Może to troche pytanie na temat podłogówki ale myślę, ze uzytkownicy PC i podłogówki mogą cos podpowiedzieć.

hydrol
14-07-2007, 21:28
w skali roku moja pompa ciepła zużywa ok 20% energii w taryfie dziennej. Mam taryfę weekendową , ogrzewanie mieszane podłogówka i konwektory,żadnych buforów na co , cwu z zasobnikiem. Wykorzystuje wyłącznie akumulacyjnośc budynku : termostat pokojowy ustawiony jest na 21C w dzień i 23 w noc i w zasadzie to załatwia sprawę. Jakby dodać odpowiednio duży zasobnik ( ale nie bufor) to można zrezygnować z taryfy dziennej , ale policzyłem że nie warto - bo aniak duży i drogi a zyski marne. I miejsca szkoda.

boruta1
15-07-2007, 13:54
w skali roku moja pompa ciepła zużywa ok 20% energii w taryfie dziennej. Mam taryfę weekendową , ogrzewanie mieszane podłogówka i konwektory,żadnych buforów na co , cwu z zasobnikiem. Wykorzystuje wyłącznie akumulacyjnośc budynku : termostat pokojowy ustawiony jest na 21C w dzień i 23 w noc i w zasadzie to załatwia sprawę. Jakby dodać odpowiednio duży zasobnik ( ale nie bufor) to można zrezygnować z taryfy dziennej , ale policzyłem że nie warto - bo aniak duży i drogi a zyski marne. I miejsca szkoda.

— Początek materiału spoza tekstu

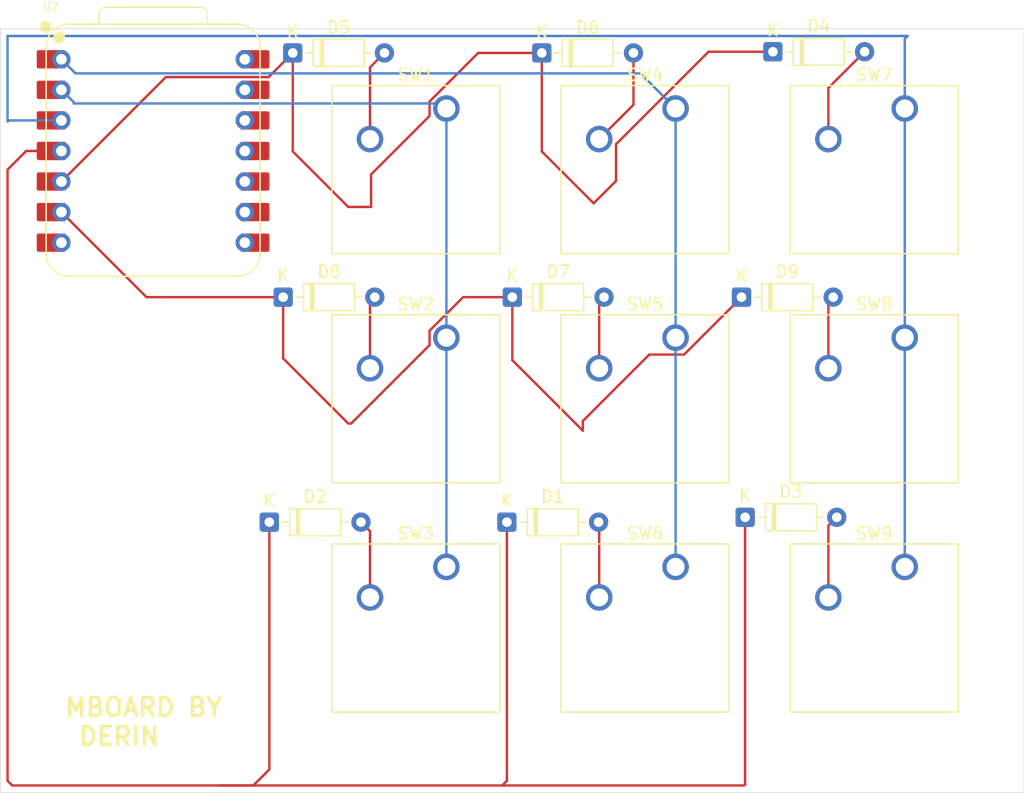
<source format=kicad_pcb>
(kicad_pcb
	(version 20241229)
	(generator "pcbnew")
	(generator_version "9.0")
	(general
		(thickness 1.6)
		(legacy_teardrops no)
	)
	(paper "A4")
	(layers
		(0 "F.Cu" signal)
		(2 "B.Cu" signal)
		(9 "F.Adhes" user "F.Adhesive")
		(11 "B.Adhes" user "B.Adhesive")
		(13 "F.Paste" user)
		(15 "B.Paste" user)
		(5 "F.SilkS" user "F.Silkscreen")
		(7 "B.SilkS" user "B.Silkscreen")
		(1 "F.Mask" user)
		(3 "B.Mask" user)
		(17 "Dwgs.User" user "User.Drawings")
		(19 "Cmts.User" user "User.Comments")
		(21 "Eco1.User" user "User.Eco1")
		(23 "Eco2.User" user "User.Eco2")
		(25 "Edge.Cuts" user)
		(27 "Margin" user)
		(31 "F.CrtYd" user "F.Courtyard")
		(29 "B.CrtYd" user "B.Courtyard")
		(35 "F.Fab" user)
		(33 "B.Fab" user)
		(39 "User.1" user)
		(41 "User.2" user)
		(43 "User.3" user)
		(45 "User.4" user)
	)
	(setup
		(pad_to_mask_clearance 0)
		(allow_soldermask_bridges_in_footprints no)
		(tenting front back)
		(pcbplotparams
			(layerselection 0x00000000_00000000_55555555_5755f5ff)
			(plot_on_all_layers_selection 0x00000000_00000000_00000000_00000000)
			(disableapertmacros no)
			(usegerberextensions no)
			(usegerberattributes yes)
			(usegerberadvancedattributes yes)
			(creategerberjobfile yes)
			(dashed_line_dash_ratio 12.000000)
			(dashed_line_gap_ratio 3.000000)
			(svgprecision 4)
			(plotframeref no)
			(mode 1)
			(useauxorigin no)
			(hpglpennumber 1)
			(hpglpenspeed 20)
			(hpglpendiameter 15.000000)
			(pdf_front_fp_property_popups yes)
			(pdf_back_fp_property_popups yes)
			(pdf_metadata yes)
			(pdf_single_document no)
			(dxfpolygonmode yes)
			(dxfimperialunits yes)
			(dxfusepcbnewfont yes)
			(psnegative no)
			(psa4output no)
			(plot_black_and_white yes)
			(sketchpadsonfab no)
			(plotpadnumbers no)
			(hidednponfab no)
			(sketchdnponfab yes)
			(crossoutdnponfab yes)
			(subtractmaskfromsilk no)
			(outputformat 1)
			(mirror no)
			(drillshape 0)
			(scaleselection 1)
			(outputdirectory "C:/Users/derin/OneDrive/Desktop/MARCOBOARD-1.2/")
		)
	)
	(net 0 "")
	(net 1 "GND")
	(net 2 "+5V")
	(net 3 "row1")
	(net 4 "Net-(D1-A)")
	(net 5 "Net-(D2-A)")
	(net 6 "unconnected-(U2-GPIO0{slash}TX-Pad7)")
	(net 7 "Net-(D3-A)")
	(net 8 "Net-(D4-A)")
	(net 9 "unconnected-(U2-3V3-Pad12)")
	(net 10 "row 2")
	(net 11 "Net-(D5-A)")
	(net 12 "Net-(D6-A)")
	(net 13 "Net-(D7-A)")
	(net 14 "row 3")
	(net 15 "Net-(D8-A)")
	(net 16 "Net-(D9-A)")
	(net 17 "unconnected-(U2-GPIO3{slash}MOSI-Pad11)")
	(net 18 "unconnected-(U2-GPIO2{slash}SCK-Pad9)")
	(net 19 "col 1")
	(net 20 "col 3")
	(net 21 "unconnected-(U2-GPIO1{slash}RX-Pad8)")
	(net 22 "col 2")
	(net 23 "unconnected-(U2-GPIO4{slash}MISO-Pad10)")
	(footprint "Button_Switch_Keyboard:SW_Cherry_MX_1.00u_PCB" (layer "F.Cu") (at 169.16 85.37))
	(footprint "Diode_THT:D_DO-35_SOD27_P7.62mm_Horizontal" (layer "F.Cu") (at 118.29 61.7))
	(footprint "Diode_THT:D_DO-35_SOD27_P7.62mm_Horizontal" (layer "F.Cu") (at 116.34 100.7))
	(footprint "OPL:XIAO-RP2040-DIP" (layer "F.Cu") (at 106.68 69.85))
	(footprint "Button_Switch_Keyboard:SW_Cherry_MX_1.00u_PCB" (layer "F.Cu") (at 169.16 66.32))
	(footprint "Diode_THT:D_DO-35_SOD27_P7.62mm_Horizontal" (layer "F.Cu") (at 155.89 100.3))
	(footprint "Diode_THT:D_DO-35_SOD27_P7.62mm_Horizontal" (layer "F.Cu") (at 158.2 61.6))
	(footprint "Diode_THT:D_DO-35_SOD27_P7.62mm_Horizontal" (layer "F.Cu") (at 136.54 82))
	(footprint "Button_Switch_Keyboard:SW_Cherry_MX_1.00u_PCB" (layer "F.Cu") (at 150.11 85.37))
	(footprint "Diode_THT:D_DO-35_SOD27_P7.62mm_Horizontal" (layer "F.Cu") (at 138.99 61.7))
	(footprint "Button_Switch_Keyboard:SW_Cherry_MX_1.00u_PCB" (layer "F.Cu") (at 169.16 104.42))
	(footprint "Button_Switch_Keyboard:SW_Cherry_MX_1.00u_PCB" (layer "F.Cu") (at 131.06 66.32))
	(footprint "Diode_THT:D_DO-35_SOD27_P7.62mm_Horizontal" (layer "F.Cu") (at 136.09 100.7))
	(footprint "Button_Switch_Keyboard:SW_Cherry_MX_1.00u_PCB" (layer "F.Cu") (at 131.06 104.42))
	(footprint "Button_Switch_Keyboard:SW_Cherry_MX_1.00u_PCB" (layer "F.Cu") (at 150.11 104.42))
	(footprint "Button_Switch_Keyboard:SW_Cherry_MX_1.00u_PCB" (layer "F.Cu") (at 150.11 66.32))
	(footprint "Button_Switch_Keyboard:SW_Cherry_MX_1.00u_PCB" (layer "F.Cu") (at 131.06 85.37))
	(footprint "Diode_THT:D_DO-35_SOD27_P7.62mm_Horizontal" (layer "F.Cu") (at 117.49 82))
	(footprint "Diode_THT:D_DO-35_SOD27_P7.62mm_Horizontal" (layer "F.Cu") (at 155.59 82))
	(gr_rect
		(start 93.98 59.69)
		(end 179.07 123.19)
		(stroke
			(width 0.05)
			(type default)
		)
		(fill no)
		(layer "Edge.Cuts")
		(uuid "ec2bc50a-7d2a-4b0a-a81e-40e4c162be70")
	)
	(gr_text "MBOARD BY\n DERIN"
		(at 99.2 119.4 0)
		(layer "F.SilkS")
		(uuid "a6222f74-6b37-4d30-845d-d8bd9fe7af4d")
		(effects
			(font
				(size 1.5 1.5)
				(thickness 0.3)
				(bold yes)
			)
			(justify left bottom)
		)
	)
	(segment
		(start 94.581 71.4)
		(end 94.581 122.2)
		(width 0.2)
		(layer "F.Cu")
		(net 3)
		(uuid "1e12c796-760e-4251-9ed7-731947f319e1")
	)
	(segment
		(start 115.011 122.589)
		(end 112.1 122.589)
		(width 0.2)
		(layer "F.Cu")
		(net 3)
		(uuid "2ee79385-3b22-4480-ba1d-274bc97e50cd")
	)
	(segment
		(start 136.09 100.7)
		(end 136.09 122.199)
		(width 0.2)
		(layer "F.Cu")
		(net 3)
		(uuid "2f55ec7f-06d9-43fa-a89c-7e1a3e548052")
	)
	(segment
		(start 136.09 122.199)
		(end 135.7 122.589)
		(width 0.2)
		(layer "F.Cu")
		(net 3)
		(uuid "326d4dfd-f09e-4960-acf5-a679aad22fc2")
	)
	(segment
		(start 155.89 122.499)
		(end 155.89 100.3)
		(width 0.2)
		(layer "F.Cu")
		(net 3)
		(uuid "406ed2ce-4fa9-4232-84e3-2685db4d5733")
	)
	(segment
		(start 94.97 122.589)
		(end 135.7 122.589)
		(width 0.2)
		(layer "F.Cu")
		(net 3)
		(uuid "5fd2671b-09fc-4488-a3a8-847dd735dc10")
	)
	(segment
		(start 99.06 69.85)
		(end 96.131 69.85)
		(width 0.2)
		(layer "F.Cu")
		(net 3)
		(uuid "65e9fd08-9b16-4e52-b297-4f48d2612972")
	)
	(segment
		(start 96.131 69.85)
		(end 94.581 71.4)
		(width 0.2)
		(layer "F.Cu")
		(net 3)
		(uuid "7481fedf-abcc-4609-8b6f-708b5904f776")
	)
	(segment
		(start 135.7 122.589)
		(end 155.8 122.589)
		(width 0.2)
		(layer "F.Cu")
		(net 3)
		(uuid "7c8420c7-7d09-4f8c-bd91-faaca6a05656")
	)
	(segment
		(start 116.34 100.7)
		(end 116.34 121.26)
		(width 0.2)
		(layer "F.Cu")
		(net 3)
		(uuid "7fa60c06-4f9d-4401-92b6-8d2a4f7cfb1d")
	)
	(segment
		(start 116.34 121.26)
		(end 115.5 122.1)
		(width 0.2)
		(layer "F.Cu")
		(net 3)
		(uuid "82156f9b-5321-436d-b948-2e3e85bba011")
	)
	(segment
		(start 155.8 122.589)
		(end 155.89 122.499)
		(width 0.2)
		(layer "F.Cu")
		(net 3)
		(uuid "977e7702-fbc1-46f4-b49b-bd00e0388a21")
	)
	(segment
		(start 115.5 122.1)
		(end 115.011 122.589)
		(width 0.2)
		(layer "F.Cu")
		(net 3)
		(uuid "b4bf5983-9ffb-4907-9465-372639cd48da")
	)
	(segment
		(start 94.581 122.2)
		(end 94.97 122.589)
		(width 0.2)
		(layer "F.Cu")
		(net 3)
		(uuid "f3df85ac-80f9-4bad-ad2f-3306a606b405")
	)
	(segment
		(start 143.76 106.96)
		(end 143.76 100.75)
		(width 0.2)
		(layer "F.Cu")
		(net 4)
		(uuid "2a801eed-93ab-4ab1-9d97-facb5ab6e8d5")
	)
	(segment
		(start 143.76 100.75)
		(end 143.71 100.7)
		(width 0.2)
		(layer "F.Cu")
		(net 4)
		(uuid "df895561-c63a-4b8e-b926-732d783efcdd")
	)
	(segment
		(start 124.71 101.45)
		(end 123.96 100.7)
		(width 0.2)
		(layer "F.Cu")
		(net 5)
		(uuid "3096e129-a534-4688-afc2-785235461f7a")
	)
	(segment
		(start 124.71 106.96)
		(end 124.71 101.45)
		(width 0.2)
		(layer "F.Cu")
		(net 5)
		(uuid "becc8cc7-8865-41c3-b3ef-b05d45e7144a")
	)
	(segment
		(start 162.81 101)
		(end 163.51 100.3)
		(width 0.2)
		(layer "F.Cu")
		(net 7)
		(uuid "001f34a8-ec46-4249-8ead-7d957589e5cb")
	)
	(segment
		(start 162.81 106.96)
		(end 162.81 101)
		(width 0.2)
		(layer "F.Cu")
		(net 7)
		(uuid "db1cc322-71d3-4f19-9e29-86d046fbf0ca")
	)
	(segment
		(start 162.81 64.61)
		(end 165.82 61.6)
		(width 0.2)
		(layer "F.Cu")
		(net 8)
		(uuid "4de95e91-147c-4d1d-879f-26867c056d24")
	)
	(segment
		(start 162.81 68.86)
		(end 162.81 64.61)
		(width 0.2)
		(layer "F.Cu")
		(net 8)
		(uuid "6b661241-8cce-45c3-9b3d-2fcba474ccea")
	)
	(segment
		(start 124.8 74.5)
		(end 124.8 71.795184)
		(width 0.2)
		(layer "F.Cu")
		(net 10)
		(uuid "09a40eb4-73aa-4085-9532-5cdb683cf4dd")
	)
	(segment
		(start 129.659 66.936184)
		(end 129.659 65.739686)
		(width 0.2)
		(layer "F.Cu")
		(net 10)
		(uuid "1e8a33da-d68a-440e-b117-03c3ccd7bab3")
	)
	(segment
		(start 143.3 74.2)
		(end 145.161 72.339)
		(width 0.2)
		(layer "F.Cu")
		(net 10)
		(uuid "20ada04c-88bd-4bb4-a788-aca0722e75f7")
	)
	(segment
		(start 116.283 63.707)
		(end 118.29 61.7)
		(width 0.2)
		(layer "F.Cu")
		(net 10)
		(uuid "3033f8b6-8535-479c-b5eb-b857869797db")
	)
	(segment
		(start 107.743 63.707)
		(end 116.283 63.707)
		(width 0.2)
		(layer "F.Cu")
		(net 10)
		(uuid "333d8059-9c7e-4ced-9222-d811608fb5d0")
	)
	(segment
		(start 145.161 69.287686)
		(end 152.848686 61.6)
		(width 0.2)
		(layer "F.Cu")
		(net 10)
		(uuid "43c6bf11-9c43-4a55-8084-f1fa5d3eeb83")
	)
	(segment
		(start 152.848686 61.6)
		(end 158.2 61.6)
		(width 0.2)
		(layer "F.Cu")
		(net 10)
		(uuid "496ce2e6-23ff-4f54-9f3a-6b717de650d7")
	)
	(segment
		(start 99.06 72.39)
		(end 107.743 63.707)
		(width 0.2)
		(layer "F.Cu")
		(net 10)
		(uuid "6c894647-9308-403c-896c-d990b32a456b")
	)
	(segment
		(start 118.29 61.7)
		(end 118.29 69.89)
		(width 0.2)
		(layer "F.Cu")
		(net 10)
		(uuid "7cb68123-c36b-403d-9e01-c3ac46a734da")
	)
	(segment
		(start 138.99 61.7)
		(end 138.99 69.89)
		(width 0.2)
		(layer "F.Cu")
		(net 10)
		(uuid "83473d53-f3b5-46b4-b825-24a9e38ee142")
	)
	(segment
		(start 133.698686 61.7)
		(end 138.99 61.7)
		(width 0.2)
		(layer "F.Cu")
		(net 10)
		(uuid "92bfbab9-2229-4cce-8989-8281147a0a25")
	)
	(segment
		(start 129.659 65.739686)
		(end 133.698686 61.7)
		(width 0.2)
		(layer "F.Cu")
		(net 10)
		(uuid "9da3e85b-7b73-42d2-8a0b-9d762afc2a4a")
	)
	(segment
		(start 122.9 74.5)
		(end 124.8 74.5)
		(width 0.2)
		(layer "F.Cu")
		(net 10)
		(uuid "a383303d-69cc-4a02-9138-107ec088e093")
	)
	(segment
		(start 118.29 69.89)
		(end 122.9 74.5)
		(width 0.2)
		(layer "F.Cu")
		(net 10)
		(uuid "a5f7bcba-022b-4ef3-94dd-526a2b5d7c19")
	)
	(segment
		(start 124.8 71.795184)
		(end 129.659 66.936184)
		(width 0.2)
		(layer "F.Cu")
		(net 10)
		(uuid "b8a9ccf2-e1f5-48ab-ac96-8b51ad497724")
	)
	(segment
		(start 145.161 72.339)
		(end 145.161 69.287686)
		(width 0.2)
		(layer "F.Cu")
		(net 10)
		(uuid "ba317c68-81b6-471a-a507-20d02898ecda")
	)
	(segment
		(start 138.99 69.89)
		(end 143.3 74.2)
		(width 0.2)
		(layer "F.Cu")
		(net 10)
		(uuid "cfc40e98-a516-4384-9878-90dc5a1a9e3f")
	)
	(segment
		(start 124.71 68.86)
		(end 124.71 62.9)
		(width 0.2)
		(layer "F.Cu")
		(net 11)
		(uuid "4e454516-70ab-4a4c-a2e7-e0e67410013a")
	)
	(segment
		(start 124.71 62.9)
		(end 125.91 61.7)
		(width 0.2)
		(layer "F.Cu")
		(net 11)
		(uuid "7714dda6-da6d-4513-9ff0-0a3da0aad6cc")
	)
	(segment
		(start 146.61 66.01)
		(end 146.61 61.7)
		(width 0.2)
		(layer "F.Cu")
		(net 12)
		(uuid "a92c3b08-a322-4631-bcb4-32a333154e4a")
	)
	(segment
		(start 143.76 68.86)
		(end 146.61 66.01)
		(width 0.2)
		(layer "F.Cu")
		(net 12)
		(uuid "cd561315-e7ed-4b0b-8658-20d2ec07ca7f")
	)
	(segment
		(start 143.76 82.4)
		(end 144.16 82)
		(width 0.2)
		(layer "F.Cu")
		(net 13)
		(uuid "47e9b80f-24c6-4806-9bad-57f09d36d5d2")
	)
	(segment
		(start 143.76 87.91)
		(end 143.76 82.4)
		(width 0.2)
		(layer "F.Cu")
		(net 13)
		(uuid "85dfa6ac-5c3b-44ff-8b65-56776f6bc144")
	)
	(segment
		(start 129.659 84.789686)
		(end 132.448686 82)
		(width 0.2)
		(layer "F.Cu")
		(net 14)
		(uuid "1a8408bf-8587-4490-a623-9b4ed4d68fdf")
	)
	(segment
		(start 117.49 87.09)
		(end 122.9 92.5)
		(width 0.2)
		(layer "F.Cu")
		(net 14)
		(uuid "206e5d1a-5d17-4569-9051-87e2451a6706")
	)
	(segment
		(start 150.819 86.771)
		(end 155.59 82)
		(width 0.2)
		(layer "F.Cu")
		(net 14)
		(uuid "28c08338-a723-423c-9a0a-1cfc987d1adf")
	)
	(segment
		(start 117.49 82)
		(end 117.49 87.09)
		(width 0.2)
		(layer "F.Cu")
		(net 14)
		(uuid "48e0f3b9-8e9b-47d8-8e67-0af712b145a8")
	)
	(segment
		(start 136.54 87.24)
		(end 142.4 93.1)
		(width 0.2)
		(layer "F.Cu")
		(net 14)
		(uuid "6fe160cd-a99b-4309-99e4-76399d85748f")
	)
	(segment
		(start 123.145184 92.5)
		(end 129.659 85.986184)
		(width 0.2)
		(layer "F.Cu")
		(net 14)
		(uuid "73acf059-fb70-481f-95c5-54583d2f0688")
	)
	(segment
		(start 129.659 85.986184)
		(end 129.659 84.789686)
		(width 0.2)
		(layer "F.Cu")
		(net 14)
		(uuid "791e4fb0-4b59-43b1-9a8e-94eba98f7647")
	)
	(segment
		(start 99.06 74.93)
		(end 106.13 82)
		(width 0.2)
		(layer "F.Cu")
		(net 14)
		(uuid "81c729e4-2f68-46ff-b24f-493417a6f64c")
	)
	(segment
		(start 142.4 92.295184)
		(end 147.924184 86.771)
		(width 0.2)
		(layer "F.Cu")
		(net 14)
		(uuid "a8b81449-153a-4782-8646-5dc5d4dc5d00")
	)
	(segment
		(start 132.448686 82)
		(end 136.54 82)
		(width 0.2)
		(layer "F.Cu")
		(net 14)
		(uuid "cb155bf1-aa01-4ff2-87f5-9aae6d397b17")
	)
	(segment
		(start 142.4 93.1)
		(end 142.4 92.295184)
		(width 0.2)
		(layer "F.Cu")
		(net 14)
		(uuid "ce7475b7-9611-4951-bc7b-5793f747ff06")
	)
	(segment
		(start 106.13 82)
		(end 117.49 82)
		(width 0.2)
		(layer "F.Cu")
		(net 14)
		(uuid "d731e4ee-5995-4733-8f25-70fc1bbce1c5")
	)
	(segment
		(start 122.9 92.5)
		(end 123.145184 92.5)
		(width 0.2)
		(layer "F.Cu")
		(net 14)
		(uuid "df66674b-54e1-45b9-b1ee-e042471cbb46")
	)
	(segment
		(start 147.924184 86.771)
		(end 150.819 86.771)
		(width 0.2)
		(layer "F.Cu")
		(net 14)
		(uuid "e43de535-6a27-4d68-b5c3-bdf2a5d1f347")
	)
	(segment
		(start 136.54 82)
		(end 136.54 87.24)
		(width 0.2)
		(layer "F.Cu")
		(net 14)
		(uuid "ecb2894f-7644-4050-9777-50cfc51eecaf")
	)
	(segment
		(start 124.71 87.91)
		(end 124.71 82.4)
		(width 0.2)
		(layer "F.Cu")
		(net 15)
		(uuid "622c2d23-b6d0-41be-b03e-1db662db3565")
	)
	(segment
		(start 124.71 82.4)
		(end 125.11 82)
		(width 0.2)
		(layer "F.Cu")
		(net 15)
		(uuid "a1b4053f-72f2-4145-a37c-2c87ec727af0")
	)
	(segment
		(start 162.81 87.91)
		(end 162.81 82.4)
		(width 0.2)
		(layer "F.Cu")
		(net 16)
		(uuid "72961df2-0359-4109-8b33-7ef780cdaecd")
	)
	(segment
		(start 162.81 82.4)
		(end 163.21 82)
		(width 0.2)
		(layer "F.Cu")
		(net 16)
		(uuid "d0e77fa9-8fc4-40ec-ac32-aac35ffd880a")
	)
	(segment
		(start 100.23 63.4)
		(end 147.19 63.4)
		(width 0.2)
		(layer "B.Cu")
		(net 19)
		(uuid "25604566-0820-4653-b49c-dd218f217392")
	)
	(segment
		(start 99.06 62.23)
		(end 100.23 63.4)
		(width 0.2)
		(layer "B.Cu")
		(net 19)
		(uuid "4bfd4108-89ad-4a36-bfa7-bd355a4a93e7")
	)
	(segment
		(start 147.19 63.4)
		(end 150.11 66.32)
		(width 0.2)
		(layer "B.Cu")
		(net 19)
		(uuid "e47bf9ee-4695-4339-a67e-20049c9693ef")
	)
	(segment
		(start 150.11 66.32)
		(end 150.11 104.42)
		(width 0.2)
		(layer "B.Cu")
		(net 19)
		(uuid "f51828ae-bf25-4c42-8f45-25635801a2e7")
	)
	(segment
		(start 169.16 104.42)
		(end 169.16 66.32)
		(width 0.2)
		(layer "B.Cu")
		(net 20)
		(uuid "0ddbbde3-09a7-4d70-8997-23056f46c6bc")
	)
	(segment
		(start 94.69 67.31)
		(end 99.06 67.31)
		(width 0.2)
		(layer "B.Cu")
		(net 20)
		(uuid "614d81e9-3a66-4cb8-a075-c8343c049338")
	)
	(segment
		(start 169.4 60.291)
		(end 94.581 60.291)
		(width 0.2)
		(layer "B.Cu")
		(net 20)
		(uuid "761de91b-7e80-4a51-a89d-9933bfdf3d0b")
	)
	(segment
		(start 94.581 60.291)
		(end 94.581 67.381)
		(width 0.2)
		(layer "B.Cu")
		(net 20)
		(uuid "9b9ce8df-961d-4d8b-8bc5-310ca2166066")
	)
	(segment
		(start 169.16 60.531)
		(end 169.4 60.291)
		(width 0.2)
		(layer "B.Cu")
		(net 20)
		(uuid "a13702b5-f224-4469-b5f9-c765bb7b824c")
	)
	(segment
		(start 94.581 67.381)
		(end 94.6 67.4)
		(width 0.2)
		(layer "B.Cu")
		(net 20)
		(uuid "a1398005-759d-4993-84d6-08bcd169a1e7")
	)
	(segment
		(start 94.6 67.4)
		(end 94.69 67.31)
		(width 0.2)
		(layer "B.Cu")
		(net 20)
		(uuid "a4a925db-16b5-4f45-bb26-b0f46d8731b8")
	)
	(segment
		(start 169.16 66.32)
		(end 169.16 60.531)
		(width 0.2)
		(layer "B.Cu")
		(net 20)
		(uuid "ec2b3d39-260b-4345-8d45-dfa19bf23284")
	)
	(segment
		(start 100.082 65.792)
		(end 99.06 64.77)
		(width 0.2)
		(layer "B.Cu")
		(net 22)
		(uuid "1eaf169e-c12a-44e5-8cab-55596f57b072")
	)
	(segment
		(start 130.64 65.9)
		(end 131.06 66.32)
		(width 0.2)
		(layer "B.Cu")
		(net 22)
		(uuid "5b840f9c-a9d0-4ab3-bd66-d40489329a2d")
	)
	(segment
		(start 100.082 65.9)
		(end 130.64 65.9)
		(width 0.2)
		(layer "B.Cu")
		(net 22)
		(uuid "65cd474c-0391-48a8-a270-a8db1e43da79")
	)
	(segment
		(start 100.082 65.9)
		(end 100.082 65.792)
		(width 0.2)
		(layer "B.Cu")
		(net 22)
		(uuid "b4513548-d8ec-4857-af69-c2953732eee8")
	)
	(segment
		(start 131.06 66.32)
		(end 131.06 104.42)
		(width 0.2)
		(layer "B.Cu")
		(net 22)
		(uuid "eba7c3ec-2bdf-4ae7-b20d-896af8d13d84")
	)
	(embedded_fonts no)
)

</source>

dzięki. O to mi właśnie chodziło choć może niedokładnie się wyrazałem :wink:

boruta1
15-07-2007, 16:54
hydrol

Jaką masz wentylację?

Sail
16-07-2007, 08:32
Za moc pompy ciepła płacisz jednorazowo (większa moc, to droższa pompa i droższe dolne i górne źródło ciepła), natomiast za ciepło tracone przez ściany będziesz płacił w ciągu całego okresu eksploatacji budynku.
Jakie masz sezonowe zapotrzebowanie na energię do ogrzewania?
Słuszna uwaga.
Nie pamiętam, ale sprawdzę wieczorem jak to wyszło to podam ;)

przeceniasz wyraźne forumowiczów ,nikt nie odpowie na takie nieprecyzyjne pytanie :-? . Podaj parametry budynku : powierzchnia , zastosowae przegrody i okna,ocieplenie stropów, strefa klimatyczna.
Sam jednak zauważyłeś że dokładanie izolacji ścian ma swoją barierę opłacalności i jeśli między 10 cm izolacji a 15 jest jeszcze spory zysk to już między 20 a 25cm juz śladowy. O stratach decyduja okna i oczywiście wentylacja. A jak liczyłeś straty przez stropy? Tu często popełniane są błedy , tak jeśli chodzi o dach jak i o podłoge na gruncie.
Co do wielkości pompy ciepła to najmniejszy scroll zaczyna się od ok.6kW, dobór jest ograniczony przez typoszereg.
No fakt, że nie całkiem precyzyjne pytanie ;)
Dom ma mieć użytkowej 160 m2 - po podłodze do ogrzania wyszło mi 190m2.
Ściany zewnętrzne to silikat 25cm, ocieplenie - liczyłem dla 15 i 20 cm styropianu. Ściany wewnątrz to też silikat. Stropy żelbetowe-monolityczne. Parter nad piwnica nieogrzewaną (założyłem 5°C w piwnicy) część piętra nad nieogrzewanym garażem - też założyłem w garażu 5°C. Wszystko liczyłem w OZC - podłoga parteru jako z ucieczką ciepła w dół, strop parteru - jako z ucieczką ciepła w górę (chociaż to chyba nie ma znaczenia bo taka sama temp. po obu stronach przegrody :roll: ). Dach - składowe tak jak ma być, czyli regips, wełna 25 cm i dechy. część stropu piętra jako pod poddaszem nieużytkowym, gdzie założyłem -15°C. Strefa klimatyczna III. Kubatura zawyżona ze względu na piętro, gdzie nie odliczyłem skosów. Drzwi i okna założyłem wsp. przenikania 1,5 dla całości.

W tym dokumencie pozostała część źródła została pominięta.